The Christian commandments are pretty self-explanatory. Shout at your mother, argue with your father, commit murder, create “graven images” such as an artist’s rendering of Jesus or Yahweh, work on the Sabbath, utter “oh my god,” divorce, wish you had someone else’s car or money or whatever, have an affair, lie, steal—all these acts are strictly forbidden. What most promoters of commandment adherence do not mention is the punishment prescribed for violation—for good reason. It ranges from genocide for violating the graven images commandment to death for goofing on most of the others. (For a more comprehensive list of punishments of specific commandments, please refer to http://www.evilbible.com/ten_commandments.htm.)
Based on our personal values, we believe we can dictate what’s best for everyone else until we’re affected directly by one of those things we’ve previously opposed. For example, Dick Cheney opposed gay marriage until his gay daughter announced her intention to marry her partner. James Brady opposed laws limiting gun use until he was shot during the assassination attempt on Ronald Reagan. But some of us don’t change even when we excuse ourselves from adhering to the same values we’d force others to live by. Author Ayn Rand vehemently opposed programs such as social security, yet reaped their benefits even as she campaigned to outlaw them. Politician Rick Santorum and his wife Karen made the heart-wrenching decision to have a second-trimester abortion to end a pregnancy that threatened Karen’s health. Yet the couple continue to advocate for passage of draconian laws that would deny other women and families the same right they exercised.
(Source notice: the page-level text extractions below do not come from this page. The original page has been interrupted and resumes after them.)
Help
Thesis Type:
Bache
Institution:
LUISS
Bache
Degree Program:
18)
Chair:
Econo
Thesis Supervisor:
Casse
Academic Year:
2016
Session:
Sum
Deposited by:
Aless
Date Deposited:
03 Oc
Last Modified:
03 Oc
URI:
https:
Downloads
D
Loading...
Politics is one of the cruelest monsters to cloak itself in traditional values. To vote responsibly and humanely for the common good, it is critical to consult a variety of sources that present not only supporting and opposing viewpoints, but also unbiased accounts, facts unaltered by vested interests. Anyone desiring to be informed cannot rely on accounts from one broadcast network or newspaper to understand events, especially if that paper or network is a political tool, as many of today’s media are. I recently engaged in a political argument with a relative who employs his chosen party’s platform and a strictly personal interpretation of biblical texts to justify a racist, homophobic, misogynistic agenda. Certainly, he is entitled to his opinions, but he is not entitled to exert those opinions on others by forcing them to live as he would have them live. Our debate ended in a shouting match as we failed to respect one another as individuals, damaging the relationship beyond repair.
Because of that argument, however, I realized that my viewpoint is based on certain values that I’ve made “traditional” to myself, affording me better understanding of why characters I create, such as those in “Responsibility” and “Contrition,” choose such disparate paths. In “Responsibility,” the old man finally reassesses his values and their effects on others, and accepts responsibility for the rejection of his son that led to the young man’s suicide. In “Contrition,” on the other hand, the Japanese veteran refuses to abandon his traditional values, clinging blindly to his prejudice, rejecting responsibility for the evil he’s perpetrated, condemning himself to an eternity of suffering in arrogant ignorance.
The good thing about the characters in my stories is that they’re fictional. They usually reap the benefits or punishments of their personal karma. Some even come to understand and adopt the one “golden” value traditional to most religions and cultures: Treat others as you would have them treat you. In other words, live and let live.
Life, however, isn’t fiction. And live and let live is sadly the biggest fantasy of all.